Exercise directions: Please copy the records word for word, starting at the very beginning and ending at the line that contains "Mendrisio vlakem?", with that line included.
◆ ◆ ◆ ◆
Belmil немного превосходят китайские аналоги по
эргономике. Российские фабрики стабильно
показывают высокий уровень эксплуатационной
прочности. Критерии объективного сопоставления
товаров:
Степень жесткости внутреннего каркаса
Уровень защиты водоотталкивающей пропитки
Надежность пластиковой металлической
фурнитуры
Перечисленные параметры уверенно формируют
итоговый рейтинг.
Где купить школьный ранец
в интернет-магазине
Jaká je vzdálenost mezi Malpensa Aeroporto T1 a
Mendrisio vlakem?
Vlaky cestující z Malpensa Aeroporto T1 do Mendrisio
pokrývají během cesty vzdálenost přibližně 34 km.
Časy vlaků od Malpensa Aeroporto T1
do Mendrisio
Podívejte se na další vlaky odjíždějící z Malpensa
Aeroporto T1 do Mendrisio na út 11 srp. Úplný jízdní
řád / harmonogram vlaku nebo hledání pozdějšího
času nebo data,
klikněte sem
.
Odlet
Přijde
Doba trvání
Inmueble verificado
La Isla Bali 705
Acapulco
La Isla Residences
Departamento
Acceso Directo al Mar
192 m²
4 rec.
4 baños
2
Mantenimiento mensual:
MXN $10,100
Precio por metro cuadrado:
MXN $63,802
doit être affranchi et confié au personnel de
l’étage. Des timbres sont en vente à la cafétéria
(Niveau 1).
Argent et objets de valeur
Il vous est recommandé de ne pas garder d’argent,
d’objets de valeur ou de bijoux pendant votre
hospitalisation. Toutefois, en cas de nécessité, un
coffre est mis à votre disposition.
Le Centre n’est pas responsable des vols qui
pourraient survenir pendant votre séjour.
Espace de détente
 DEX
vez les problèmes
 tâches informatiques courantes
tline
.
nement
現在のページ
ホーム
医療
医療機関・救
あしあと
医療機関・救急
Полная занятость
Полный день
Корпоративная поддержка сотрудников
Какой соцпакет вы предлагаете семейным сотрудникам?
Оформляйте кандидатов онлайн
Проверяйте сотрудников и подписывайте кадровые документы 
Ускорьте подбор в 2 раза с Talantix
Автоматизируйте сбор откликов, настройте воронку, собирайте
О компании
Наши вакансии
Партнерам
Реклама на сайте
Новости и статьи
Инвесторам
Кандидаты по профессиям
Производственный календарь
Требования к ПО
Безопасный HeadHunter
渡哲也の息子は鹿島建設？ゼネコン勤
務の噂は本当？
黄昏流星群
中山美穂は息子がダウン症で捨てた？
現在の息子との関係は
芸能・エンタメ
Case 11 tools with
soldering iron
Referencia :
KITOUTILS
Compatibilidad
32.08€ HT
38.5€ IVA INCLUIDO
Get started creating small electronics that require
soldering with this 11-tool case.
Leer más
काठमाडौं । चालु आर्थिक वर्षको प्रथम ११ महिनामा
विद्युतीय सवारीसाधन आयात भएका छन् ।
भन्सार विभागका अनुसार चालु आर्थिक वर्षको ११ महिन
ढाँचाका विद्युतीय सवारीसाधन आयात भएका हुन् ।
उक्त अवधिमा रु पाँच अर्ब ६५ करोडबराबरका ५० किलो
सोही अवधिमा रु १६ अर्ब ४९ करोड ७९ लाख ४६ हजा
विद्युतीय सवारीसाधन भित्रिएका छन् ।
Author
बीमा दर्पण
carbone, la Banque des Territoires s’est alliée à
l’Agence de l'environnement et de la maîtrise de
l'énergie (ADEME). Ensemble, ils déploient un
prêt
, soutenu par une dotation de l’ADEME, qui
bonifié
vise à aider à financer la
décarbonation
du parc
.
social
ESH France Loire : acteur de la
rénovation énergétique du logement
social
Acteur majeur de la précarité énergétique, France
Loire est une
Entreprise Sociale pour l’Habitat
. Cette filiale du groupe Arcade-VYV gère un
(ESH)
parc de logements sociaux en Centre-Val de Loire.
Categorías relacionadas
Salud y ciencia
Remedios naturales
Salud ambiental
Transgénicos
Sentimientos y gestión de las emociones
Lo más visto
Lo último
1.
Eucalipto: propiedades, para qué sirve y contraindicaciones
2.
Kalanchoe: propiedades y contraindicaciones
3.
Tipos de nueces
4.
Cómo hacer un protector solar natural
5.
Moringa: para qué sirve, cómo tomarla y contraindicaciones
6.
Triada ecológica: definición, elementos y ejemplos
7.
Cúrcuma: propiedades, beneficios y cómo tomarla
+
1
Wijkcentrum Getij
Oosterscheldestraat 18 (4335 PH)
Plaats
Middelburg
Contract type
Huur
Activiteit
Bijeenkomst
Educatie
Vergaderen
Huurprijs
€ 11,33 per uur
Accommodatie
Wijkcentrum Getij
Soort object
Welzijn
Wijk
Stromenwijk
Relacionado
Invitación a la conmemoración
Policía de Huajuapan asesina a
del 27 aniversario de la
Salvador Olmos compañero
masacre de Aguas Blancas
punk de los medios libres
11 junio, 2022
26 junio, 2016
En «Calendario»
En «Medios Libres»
◆ ◆ ◆ ◆
Expected answer:
Belmil немного превосходят китайские аналоги по
эргономике. Российские фабрики стабильно
показывают высокий уровень эксплуатационной
прочности. Критерии объективного сопоставления
товаров:
Степень жесткости внутреннего каркаса
Уровень защиты водоотталкивающей пропитки
Надежность пластиковой металлической
фурнитуры
Перечисленные параметры уверенно формируют
итоговый рейтинг.
Где купить школьный ранец
в интернет-магазине
Jaká je vzdálenost mezi Malpensa Aeroporto T1 a
Mendrisio vlakem?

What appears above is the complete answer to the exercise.